Mais au-delà de ces personnes, pasteur ou ministres locaux, il y a la communauté des fidèles, c'est-à-dire ceux qui sont inscrits dans le lieu géographique identifié qui constitue la paroisse. Ils y confessent Jésus-Christ tous ensemble. C'est eux qui constituent l'église. Leur identité ne résulte pas d'eux-mêmes, mais de Dieu, invisible et toujours présent. Cette communauté ne se situe pas dans le monde de la Loi mais dans le monde de la Foi. " Il n'y a plus ni Juifs, ni Grecs, ni esclaves, ni hommes libres, ni hommes, ni femmes, vous êtes tous un en Jésus-Christ ", disait Paul aux Galates.

Tous ces chrétiens viennent d'horizons fort divers et se retrouvent tous ensemble devant Dieu pour confesser une foi commune. Mais ils ne constituent pas un ensemble homogène : on y distingue plusieurs familles d'esprit qui se manifestent en assemblées générales ou dans les rapports intra-communautaires : les chrétiens libéraux, sensibles à une lecture symbolique de la Bible, les chrétiens sociaux, partisans d'une solidarité effective, les politiques, soucieux d'une présence au monde, les charismatiques, plus sensibles à l'émotion et aux figures répétitives, sans compter les autres, ceux dont on dit qu'ils ont la foi du charbonnier. Tous viennent au temple attirés par une transcendance mal définie qui s'impose à eux.
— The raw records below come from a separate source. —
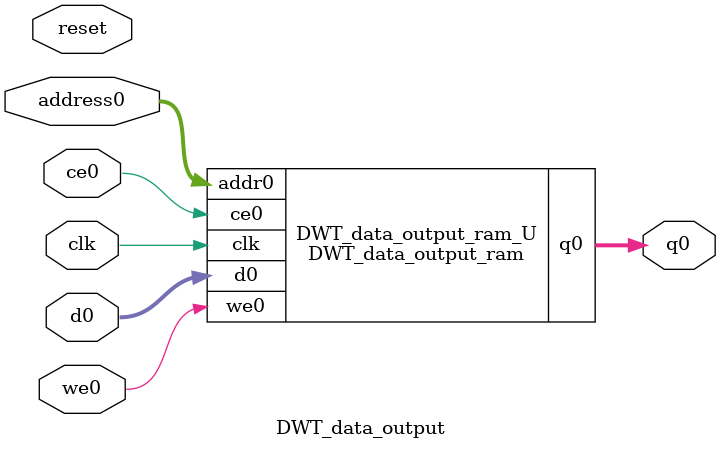
<source format=v>
`timescale 1 ns / 1 ps
module DWT_data_output_ram (addr0, ce0, d0, we0, q0,  clk);

parameter DWIDTH = 32;
parameter AWIDTH = 14;
parameter MEM_SIZE = 10240;

input[AWIDTH-1:0] addr0;
input ce0;
input[DWIDTH-1:0] d0;
input we0;
output reg[DWIDTH-1:0] q0;
input clk;

(* ram_style = "block" *)reg [DWIDTH-1:0] ram[0:MEM_SIZE-1];




always @(posedge clk)  
begin 
    if (ce0) 
    begin
        if (we0) 
        begin 
            ram[addr0] <= d0; 
        end 
        q0 <= ram[addr0];
    end
end


endmodule

`timescale 1 ns / 1 ps
module DWT_data_output(
    reset,
    clk,
    address0,
    ce0,
    we0,
    d0,
    q0);

parameter DataWidth = 32'd32;
parameter AddressRange = 32'd10240;
parameter AddressWidth = 32'd14;
input reset;
input clk;
input[AddressWidth - 1:0] address0;
input ce0;
input we0;
input[DataWidth - 1:0] d0;
output[DataWidth - 1:0] q0;



DWT_data_output_ram DWT_data_output_ram_U(
    .clk( clk ),
    .addr0( address0 ),
    .ce0( ce0 ),
    .we0( we0 ),
    .d0( d0 ),
    .q0( q0 ));

endmodule


</source>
Alors cette communauté devient une communion, une population de croyants conscients de leur misère et de leurs manques, peu soucieux de leurs différences, attentifs à mettre en évidence leurs points communs et leur soif de Dieu. Dans les moments douloureux de l'existence, c'est une communion qui console et qui ramène l'espérance parce que l'on y trouve Dieu présent et agissant dans et à travers le regard de l'Autre.

Aujourd'hui à Auteuil, cette éternité est là, où tout s'efface, où tout s'oublie, hormis un seul événement, intervenu il y a deux mille ans, qui marque un nouveau départ. C'est ce moment unique où parla grâce de Dieu une couronne d'épine est devenue au troisième jour une couronne de gloire et d'espérance, mémoire inoubliable d'une éternité marquée par un Dieu fait chair, venu habiter avec tous les hommes. Elle continue à rappeler d'âge en âge ce Dieu de grâce et de consolation qui nous donne son amour et implore tous les jours notre confiance.